I repeat I was sorry, immensely sorry. Such is the inconsistency of human nature that I was filled up and overflowing with sympathy at the spectacle of my own man, once my exclusive property, hurt, flouted and outraged by the vagaries of my successful rival.
A eight o’clock that evening I was in my sitting-room when I heard her come in. She did not stop at my door but went up-stairs, a quick rustling progress through the silence of the house. It was very still, not a sound from any of the rooms, when I heard the notes of her piano, and then her voice—“Mon cœur s’ouvre à ta voix.” The register was shut, and I stole to the door and opening it stood at the stair-head listening. Before the aria was over I knew that what she had said was true. Lizzie had found herself.
After a pause she began again—O Patria Mia from Aïda. I tiptoed forward and let myself noiselessly down on the top step, breath held to listen. As the song swelled, the cry of a bleeding and distracted heart, the doors along the passages were softly opened. Up and down the wall came the click of turned latches and stealthy footsteps. Mrs. Bushey’s lodgers were not abroad, as I had thought. The stairs creaked gently as they dropped upon them. When Patria Mia was over we were all there. I could see the legs of Mr. Hamilton and the count dangling over the banisters above me. On the bottom of the flight Mr. Weatherby sat, and Miss Bliss and Mr. Hazard leaned against the wall, looking up with the gaslight gilding their faces.
In the silence that fell on the last note no one spoke. There was no rising chorus of praise as there once had been. I don’t think we were aware of one another, each rapt in the memory of an ecstatic sadness. The cautious foot of Mrs. Phillips stealing along the lower hall made me look down and I saw her stationing herself beside young Hazard, and that Dolly Bliss’ face shone with tears.
She went on—Vissi d’Arte, Vissi d’Amore, Musetta’s song; the habanera from Carmen, Brahm’s Sapphische Ode, sounding the depths and heights. Between each piece we were dumb, only the creaking of the banisters as Mr. Hamilton shifted, or the sniffing of Miss Bliss when the song was sad, fell on our silence. We never saw her. She was at last the diva, remote, august, a woman mysterious and unknown, singing to us across an impassable gulf.

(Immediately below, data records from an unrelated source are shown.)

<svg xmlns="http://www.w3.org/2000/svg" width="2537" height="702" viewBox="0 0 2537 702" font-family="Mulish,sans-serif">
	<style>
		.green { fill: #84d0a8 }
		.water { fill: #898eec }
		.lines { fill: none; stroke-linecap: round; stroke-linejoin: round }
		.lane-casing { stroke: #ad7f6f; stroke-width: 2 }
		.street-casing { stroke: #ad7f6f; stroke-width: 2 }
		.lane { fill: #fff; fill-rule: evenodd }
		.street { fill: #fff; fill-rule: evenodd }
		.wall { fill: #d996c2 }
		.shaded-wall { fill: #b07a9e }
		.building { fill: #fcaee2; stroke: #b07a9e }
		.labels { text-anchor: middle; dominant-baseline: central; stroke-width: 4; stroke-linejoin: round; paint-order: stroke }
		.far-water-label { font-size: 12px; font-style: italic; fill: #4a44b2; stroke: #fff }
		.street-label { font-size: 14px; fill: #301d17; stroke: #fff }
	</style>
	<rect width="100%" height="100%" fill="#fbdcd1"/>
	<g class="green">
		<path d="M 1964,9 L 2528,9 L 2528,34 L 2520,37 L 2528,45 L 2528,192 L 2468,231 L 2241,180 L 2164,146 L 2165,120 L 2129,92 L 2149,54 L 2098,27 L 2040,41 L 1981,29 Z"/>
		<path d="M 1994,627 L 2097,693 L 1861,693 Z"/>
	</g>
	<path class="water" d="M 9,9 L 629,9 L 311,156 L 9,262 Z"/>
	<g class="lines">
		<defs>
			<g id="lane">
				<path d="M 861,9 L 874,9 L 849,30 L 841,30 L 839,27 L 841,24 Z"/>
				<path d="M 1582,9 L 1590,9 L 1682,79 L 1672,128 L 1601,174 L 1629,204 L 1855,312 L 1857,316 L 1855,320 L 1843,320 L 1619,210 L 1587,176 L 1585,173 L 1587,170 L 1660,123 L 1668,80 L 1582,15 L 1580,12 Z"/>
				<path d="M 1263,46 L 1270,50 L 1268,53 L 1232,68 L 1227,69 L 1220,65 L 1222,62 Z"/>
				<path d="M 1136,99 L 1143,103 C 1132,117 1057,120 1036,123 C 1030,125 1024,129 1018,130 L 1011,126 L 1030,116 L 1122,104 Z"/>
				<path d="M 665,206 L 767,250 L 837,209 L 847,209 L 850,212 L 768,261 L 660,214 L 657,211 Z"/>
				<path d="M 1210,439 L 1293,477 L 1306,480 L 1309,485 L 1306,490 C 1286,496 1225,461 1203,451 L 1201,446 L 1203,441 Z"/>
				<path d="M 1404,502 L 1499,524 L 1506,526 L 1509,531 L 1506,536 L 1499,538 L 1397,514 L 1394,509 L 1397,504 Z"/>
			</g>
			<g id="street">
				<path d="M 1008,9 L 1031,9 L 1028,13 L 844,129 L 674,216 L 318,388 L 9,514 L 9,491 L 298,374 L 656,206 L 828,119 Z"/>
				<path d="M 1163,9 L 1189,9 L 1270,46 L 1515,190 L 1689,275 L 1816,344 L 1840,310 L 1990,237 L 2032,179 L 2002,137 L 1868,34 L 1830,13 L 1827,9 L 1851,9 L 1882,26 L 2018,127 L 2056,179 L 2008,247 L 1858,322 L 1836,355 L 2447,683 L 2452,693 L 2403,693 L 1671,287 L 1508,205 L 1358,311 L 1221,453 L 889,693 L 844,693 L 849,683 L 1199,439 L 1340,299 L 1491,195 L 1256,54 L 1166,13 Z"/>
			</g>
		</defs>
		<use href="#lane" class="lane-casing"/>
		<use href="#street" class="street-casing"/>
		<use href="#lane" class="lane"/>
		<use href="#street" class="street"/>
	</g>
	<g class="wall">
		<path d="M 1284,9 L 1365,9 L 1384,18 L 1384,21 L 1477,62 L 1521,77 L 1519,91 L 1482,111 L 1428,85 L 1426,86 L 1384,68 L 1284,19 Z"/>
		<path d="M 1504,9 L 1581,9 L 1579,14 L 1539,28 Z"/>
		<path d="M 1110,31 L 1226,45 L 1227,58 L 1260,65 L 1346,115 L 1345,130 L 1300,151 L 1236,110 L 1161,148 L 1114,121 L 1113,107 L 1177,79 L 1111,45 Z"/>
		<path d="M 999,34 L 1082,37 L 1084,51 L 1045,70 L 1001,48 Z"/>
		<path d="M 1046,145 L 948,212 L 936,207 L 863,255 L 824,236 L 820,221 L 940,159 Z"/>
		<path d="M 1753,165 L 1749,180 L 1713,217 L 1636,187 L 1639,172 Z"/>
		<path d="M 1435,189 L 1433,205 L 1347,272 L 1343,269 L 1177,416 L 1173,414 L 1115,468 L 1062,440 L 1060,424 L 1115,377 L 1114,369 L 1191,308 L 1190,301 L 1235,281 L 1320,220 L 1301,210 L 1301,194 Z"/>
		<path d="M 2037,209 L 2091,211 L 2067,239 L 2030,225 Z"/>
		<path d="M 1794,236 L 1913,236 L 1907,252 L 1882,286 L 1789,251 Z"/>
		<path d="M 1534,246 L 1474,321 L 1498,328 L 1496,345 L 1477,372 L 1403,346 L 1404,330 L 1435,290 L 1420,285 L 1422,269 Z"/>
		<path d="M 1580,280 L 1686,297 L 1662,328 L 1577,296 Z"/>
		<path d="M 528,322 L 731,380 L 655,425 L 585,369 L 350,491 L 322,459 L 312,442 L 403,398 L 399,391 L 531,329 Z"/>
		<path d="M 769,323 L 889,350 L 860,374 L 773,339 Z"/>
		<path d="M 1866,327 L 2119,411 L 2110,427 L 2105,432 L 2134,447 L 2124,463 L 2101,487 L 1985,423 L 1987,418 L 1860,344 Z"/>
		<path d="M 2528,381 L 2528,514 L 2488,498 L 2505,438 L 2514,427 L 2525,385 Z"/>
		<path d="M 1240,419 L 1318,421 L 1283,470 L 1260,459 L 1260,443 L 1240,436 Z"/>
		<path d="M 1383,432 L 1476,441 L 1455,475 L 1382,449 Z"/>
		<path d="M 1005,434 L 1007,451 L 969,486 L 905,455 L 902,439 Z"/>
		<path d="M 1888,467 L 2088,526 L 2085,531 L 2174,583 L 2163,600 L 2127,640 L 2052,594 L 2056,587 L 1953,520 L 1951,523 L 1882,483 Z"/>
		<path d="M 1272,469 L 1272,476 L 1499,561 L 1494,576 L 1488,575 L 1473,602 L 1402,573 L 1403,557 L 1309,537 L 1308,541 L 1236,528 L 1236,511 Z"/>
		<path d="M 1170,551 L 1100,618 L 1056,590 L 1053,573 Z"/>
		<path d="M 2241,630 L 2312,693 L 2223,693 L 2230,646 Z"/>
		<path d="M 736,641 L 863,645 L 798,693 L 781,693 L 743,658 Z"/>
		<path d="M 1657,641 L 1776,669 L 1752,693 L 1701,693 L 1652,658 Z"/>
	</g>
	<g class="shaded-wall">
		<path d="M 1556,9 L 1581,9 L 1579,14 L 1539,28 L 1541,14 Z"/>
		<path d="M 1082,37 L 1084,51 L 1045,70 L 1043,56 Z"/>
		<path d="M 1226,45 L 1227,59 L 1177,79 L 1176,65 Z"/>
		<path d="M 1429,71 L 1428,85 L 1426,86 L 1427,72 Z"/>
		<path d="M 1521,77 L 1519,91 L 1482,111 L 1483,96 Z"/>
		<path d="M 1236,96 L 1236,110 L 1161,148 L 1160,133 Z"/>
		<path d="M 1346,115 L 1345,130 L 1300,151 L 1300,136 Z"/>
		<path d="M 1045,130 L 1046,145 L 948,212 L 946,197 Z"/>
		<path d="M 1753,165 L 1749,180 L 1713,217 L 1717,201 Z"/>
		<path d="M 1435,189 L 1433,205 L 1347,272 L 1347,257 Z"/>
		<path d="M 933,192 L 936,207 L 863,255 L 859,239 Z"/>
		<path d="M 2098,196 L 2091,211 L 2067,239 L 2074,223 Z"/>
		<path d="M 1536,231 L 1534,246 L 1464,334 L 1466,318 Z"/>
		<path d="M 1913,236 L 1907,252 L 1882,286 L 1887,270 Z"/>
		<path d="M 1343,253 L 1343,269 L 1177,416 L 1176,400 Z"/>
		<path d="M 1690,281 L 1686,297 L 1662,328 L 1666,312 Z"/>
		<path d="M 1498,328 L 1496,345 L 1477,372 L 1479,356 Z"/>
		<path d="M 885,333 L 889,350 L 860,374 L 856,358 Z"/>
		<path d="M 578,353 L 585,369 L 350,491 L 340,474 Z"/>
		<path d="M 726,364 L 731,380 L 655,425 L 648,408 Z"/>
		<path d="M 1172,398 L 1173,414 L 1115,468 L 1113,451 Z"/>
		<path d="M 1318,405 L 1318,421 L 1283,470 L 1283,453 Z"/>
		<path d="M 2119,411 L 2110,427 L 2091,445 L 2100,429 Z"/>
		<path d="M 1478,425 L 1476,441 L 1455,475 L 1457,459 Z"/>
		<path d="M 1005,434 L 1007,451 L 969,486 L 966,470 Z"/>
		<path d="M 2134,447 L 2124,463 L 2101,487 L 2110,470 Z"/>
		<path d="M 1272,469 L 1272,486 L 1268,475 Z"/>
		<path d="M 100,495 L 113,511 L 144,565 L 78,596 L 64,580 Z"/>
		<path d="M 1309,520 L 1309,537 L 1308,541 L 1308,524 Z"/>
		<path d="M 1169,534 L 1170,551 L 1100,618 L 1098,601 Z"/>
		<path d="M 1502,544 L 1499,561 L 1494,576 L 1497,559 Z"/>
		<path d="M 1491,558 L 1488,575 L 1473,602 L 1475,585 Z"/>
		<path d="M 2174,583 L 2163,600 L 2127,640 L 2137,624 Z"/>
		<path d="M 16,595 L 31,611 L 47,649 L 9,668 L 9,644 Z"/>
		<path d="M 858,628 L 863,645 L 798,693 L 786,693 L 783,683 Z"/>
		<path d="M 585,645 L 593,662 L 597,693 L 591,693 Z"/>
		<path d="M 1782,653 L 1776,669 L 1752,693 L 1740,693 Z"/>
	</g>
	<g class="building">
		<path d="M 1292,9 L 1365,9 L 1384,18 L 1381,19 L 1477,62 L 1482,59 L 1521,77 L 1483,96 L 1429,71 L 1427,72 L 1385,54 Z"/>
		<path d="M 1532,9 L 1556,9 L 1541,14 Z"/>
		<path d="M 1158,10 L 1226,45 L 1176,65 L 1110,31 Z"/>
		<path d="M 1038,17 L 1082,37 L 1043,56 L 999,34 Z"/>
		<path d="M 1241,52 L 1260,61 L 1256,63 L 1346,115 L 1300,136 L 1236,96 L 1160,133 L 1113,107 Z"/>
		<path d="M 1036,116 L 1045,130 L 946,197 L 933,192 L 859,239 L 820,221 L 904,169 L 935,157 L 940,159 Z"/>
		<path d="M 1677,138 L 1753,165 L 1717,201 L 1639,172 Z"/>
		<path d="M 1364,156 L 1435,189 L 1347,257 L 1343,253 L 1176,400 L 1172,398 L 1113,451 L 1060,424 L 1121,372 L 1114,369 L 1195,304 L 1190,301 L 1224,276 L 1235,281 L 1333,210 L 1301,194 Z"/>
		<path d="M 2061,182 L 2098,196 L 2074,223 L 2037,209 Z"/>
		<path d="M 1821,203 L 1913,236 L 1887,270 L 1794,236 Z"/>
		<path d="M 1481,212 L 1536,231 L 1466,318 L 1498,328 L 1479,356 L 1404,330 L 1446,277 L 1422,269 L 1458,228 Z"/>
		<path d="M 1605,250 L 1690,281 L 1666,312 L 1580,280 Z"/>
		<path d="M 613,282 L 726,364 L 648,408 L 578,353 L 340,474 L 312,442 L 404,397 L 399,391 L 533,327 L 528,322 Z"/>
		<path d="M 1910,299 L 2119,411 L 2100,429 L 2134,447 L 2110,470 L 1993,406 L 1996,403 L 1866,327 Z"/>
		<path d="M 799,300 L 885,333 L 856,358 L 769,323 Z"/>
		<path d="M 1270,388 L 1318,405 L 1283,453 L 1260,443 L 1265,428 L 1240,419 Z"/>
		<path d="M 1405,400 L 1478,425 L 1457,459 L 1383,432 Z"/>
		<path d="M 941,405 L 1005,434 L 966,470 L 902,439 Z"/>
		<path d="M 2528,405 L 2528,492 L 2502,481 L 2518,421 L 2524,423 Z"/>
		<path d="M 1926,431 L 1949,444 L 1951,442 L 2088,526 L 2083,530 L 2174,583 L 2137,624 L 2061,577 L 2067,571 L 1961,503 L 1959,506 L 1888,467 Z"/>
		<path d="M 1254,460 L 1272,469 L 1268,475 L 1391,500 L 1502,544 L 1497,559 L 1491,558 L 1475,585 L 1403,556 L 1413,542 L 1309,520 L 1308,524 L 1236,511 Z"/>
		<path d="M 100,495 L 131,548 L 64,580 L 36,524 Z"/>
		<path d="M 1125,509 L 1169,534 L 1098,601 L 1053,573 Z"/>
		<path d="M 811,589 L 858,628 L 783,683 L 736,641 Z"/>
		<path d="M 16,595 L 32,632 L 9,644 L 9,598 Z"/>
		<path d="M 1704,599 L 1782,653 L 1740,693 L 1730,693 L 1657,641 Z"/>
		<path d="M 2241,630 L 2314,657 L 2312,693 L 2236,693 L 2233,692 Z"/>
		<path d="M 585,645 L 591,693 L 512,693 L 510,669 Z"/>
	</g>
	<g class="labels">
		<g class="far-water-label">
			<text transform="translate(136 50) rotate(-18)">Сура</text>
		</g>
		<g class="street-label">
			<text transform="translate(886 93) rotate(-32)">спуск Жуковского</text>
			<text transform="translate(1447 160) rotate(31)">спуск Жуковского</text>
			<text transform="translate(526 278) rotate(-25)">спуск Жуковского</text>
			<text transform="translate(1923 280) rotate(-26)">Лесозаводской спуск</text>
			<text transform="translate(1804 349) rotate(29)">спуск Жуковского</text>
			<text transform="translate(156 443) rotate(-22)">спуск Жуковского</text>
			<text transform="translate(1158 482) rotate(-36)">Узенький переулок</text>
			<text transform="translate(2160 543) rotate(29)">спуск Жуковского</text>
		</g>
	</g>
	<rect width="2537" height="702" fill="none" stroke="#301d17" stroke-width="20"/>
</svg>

As long as I live I shall never forget it—the narrow half-lit passages, the long oval of the stair-well, on the bottom step of my flight Mr. Weatherby’s back, broad and bent, as he rested his elbows on his knees. Against the whitewashed wall below Mr. Hazard with his eyes fixed in a trance of listening; Mrs. Phillips, her head pressed back against the wall, her lids closed, and Dolly Bliss’ little face bright with slow dropping tears.
We were Liza Bonaventura’s first audience.